Les recettes fiscales ont augmenté plus que les salaires

Cela est lié au fait que lorsqu'une économie croît, les salaires augmentent. C'est le cas en Suisse: entre 2010 et 2020, les salaires réels ont augmenté de 8,4%. Cela signifierait en fait que la Confédération devrait également percevoir 8,4% d'impôt sur le revenu de plus en 2020 qu'en 2010. Mais en réalité, selon Lukas Rühli, l'un des deux auteurs de l'étude d'Avenir Suisse, il s'agirait d'un peu plus de 16% – ou justement de 800 millions de francs de trop.

Et ce, parce que l'on passe à un barème d'imposition plus élevé en raison d'un salaire plus élevé – alors que l'on ne devrait pas du tout. «Le système veut en fait que seule une personne qui monte dans la structure des salaires passe à un échelon supérieur du barème», explique Lukas Rühli. «Mais avec la progression à chaud, cela ne se produit pas du tout: si tout le monde reçoit 2% de salaire en plus, rien ne change dans la structure des salaires. C'est pourquoi la progression chaude devrait en fait être compensée.»

Des milliards sont en jeu

Le potentiel est gigantesque. D'abord, les 800 millions de francs mentionnés ne concernent que l'impôt fédéral direct. Mais le même mécanisme joue aussi pour les impôts cantonaux et communaux. Lukas Rühli estime qu'en 2020, les impôts sur le revenu indûment perçus s'élèveront entre deux et trois milliards – dont la classe moyenne paie d'ailleurs plus que les millionnaires en revenus, qui sont de toute façon déjà au taux d'imposition maximal.

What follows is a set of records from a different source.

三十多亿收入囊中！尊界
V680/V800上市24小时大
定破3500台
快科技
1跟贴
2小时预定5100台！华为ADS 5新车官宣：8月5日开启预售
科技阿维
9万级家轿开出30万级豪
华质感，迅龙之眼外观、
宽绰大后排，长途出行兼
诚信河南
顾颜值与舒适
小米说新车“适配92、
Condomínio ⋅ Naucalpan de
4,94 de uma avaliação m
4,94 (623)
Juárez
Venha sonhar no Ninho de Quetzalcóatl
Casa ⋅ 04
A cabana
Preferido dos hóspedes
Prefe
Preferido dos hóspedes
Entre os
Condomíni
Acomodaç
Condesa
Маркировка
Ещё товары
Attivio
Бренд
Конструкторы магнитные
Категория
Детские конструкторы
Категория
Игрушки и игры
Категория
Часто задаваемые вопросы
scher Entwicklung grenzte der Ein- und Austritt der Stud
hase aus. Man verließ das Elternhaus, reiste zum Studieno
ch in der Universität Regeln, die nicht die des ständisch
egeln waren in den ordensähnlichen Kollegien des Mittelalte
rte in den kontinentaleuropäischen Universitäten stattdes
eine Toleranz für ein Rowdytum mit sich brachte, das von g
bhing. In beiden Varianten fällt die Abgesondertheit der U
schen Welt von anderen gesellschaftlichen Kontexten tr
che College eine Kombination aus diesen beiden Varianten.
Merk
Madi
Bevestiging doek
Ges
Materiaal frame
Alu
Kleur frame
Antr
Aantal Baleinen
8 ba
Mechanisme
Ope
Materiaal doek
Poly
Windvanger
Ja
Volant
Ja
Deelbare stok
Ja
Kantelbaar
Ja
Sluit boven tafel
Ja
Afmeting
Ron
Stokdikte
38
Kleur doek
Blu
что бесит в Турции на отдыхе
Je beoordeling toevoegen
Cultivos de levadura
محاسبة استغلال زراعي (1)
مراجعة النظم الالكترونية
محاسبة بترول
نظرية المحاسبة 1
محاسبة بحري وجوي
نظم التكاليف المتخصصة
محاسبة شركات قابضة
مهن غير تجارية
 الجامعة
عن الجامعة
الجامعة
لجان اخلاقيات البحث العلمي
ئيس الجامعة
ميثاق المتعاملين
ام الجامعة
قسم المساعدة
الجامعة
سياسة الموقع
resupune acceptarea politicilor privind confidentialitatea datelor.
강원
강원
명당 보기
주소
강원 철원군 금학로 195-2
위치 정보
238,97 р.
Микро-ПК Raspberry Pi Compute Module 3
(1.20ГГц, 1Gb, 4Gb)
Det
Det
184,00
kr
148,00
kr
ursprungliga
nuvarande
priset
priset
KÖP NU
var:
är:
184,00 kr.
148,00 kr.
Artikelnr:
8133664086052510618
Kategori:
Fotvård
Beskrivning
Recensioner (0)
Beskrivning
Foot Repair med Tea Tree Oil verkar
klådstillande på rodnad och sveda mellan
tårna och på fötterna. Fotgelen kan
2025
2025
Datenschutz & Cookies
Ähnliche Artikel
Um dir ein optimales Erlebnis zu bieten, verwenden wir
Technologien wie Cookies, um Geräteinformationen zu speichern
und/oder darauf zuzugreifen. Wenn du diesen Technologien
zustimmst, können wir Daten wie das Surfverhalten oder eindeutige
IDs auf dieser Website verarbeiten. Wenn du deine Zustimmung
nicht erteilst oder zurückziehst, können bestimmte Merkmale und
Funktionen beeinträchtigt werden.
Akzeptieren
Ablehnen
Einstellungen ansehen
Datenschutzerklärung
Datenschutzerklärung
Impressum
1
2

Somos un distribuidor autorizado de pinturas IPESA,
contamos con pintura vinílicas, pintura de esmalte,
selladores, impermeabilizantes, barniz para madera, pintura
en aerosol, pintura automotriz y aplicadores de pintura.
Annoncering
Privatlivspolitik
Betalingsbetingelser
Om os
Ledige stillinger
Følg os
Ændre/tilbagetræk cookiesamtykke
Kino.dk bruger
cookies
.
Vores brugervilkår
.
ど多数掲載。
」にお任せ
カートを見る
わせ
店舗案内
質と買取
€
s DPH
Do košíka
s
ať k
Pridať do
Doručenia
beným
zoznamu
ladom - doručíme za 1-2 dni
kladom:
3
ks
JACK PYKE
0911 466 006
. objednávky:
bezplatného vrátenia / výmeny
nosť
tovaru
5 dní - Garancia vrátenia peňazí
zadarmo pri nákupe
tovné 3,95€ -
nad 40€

Deuxièmement, ces contributions ne tiennent compte que de l'augmentation réelle des salaires au cours des dix dernières années. Si notre prospérité continue de croître, les recettes supplémentaires injustifiées continueront d'augmenter – jusqu'à atteindre des milliards et des milliards.

Les Scandinaves compensent depuis longtemps

Pour Lukas Rühli, il est clair que la progression chaude doit être compensée, tout comme sa sœur, la progression froide. Le fait que des pays scandinaves comme la Suède, le Danemark et la Norvège compensent la progression chaude depuis 30 ans montre que c'est tout sauf une vue de l'esprit.

Mais en Suisse, rien ne se passe. «Je n'ai en tout cas pas vu de proposition», déclare Lukas Rühli. Cela ne l'étonne guère, car l'automatisme caché convient parfaitement à la politique: «Les recettes supplémentaires permettent de financer des déductions fiscales efficaces en termes d'image ou de budgétiser des dépenses supplémentaires sans devoir économiser ailleurs», explique l'économiste.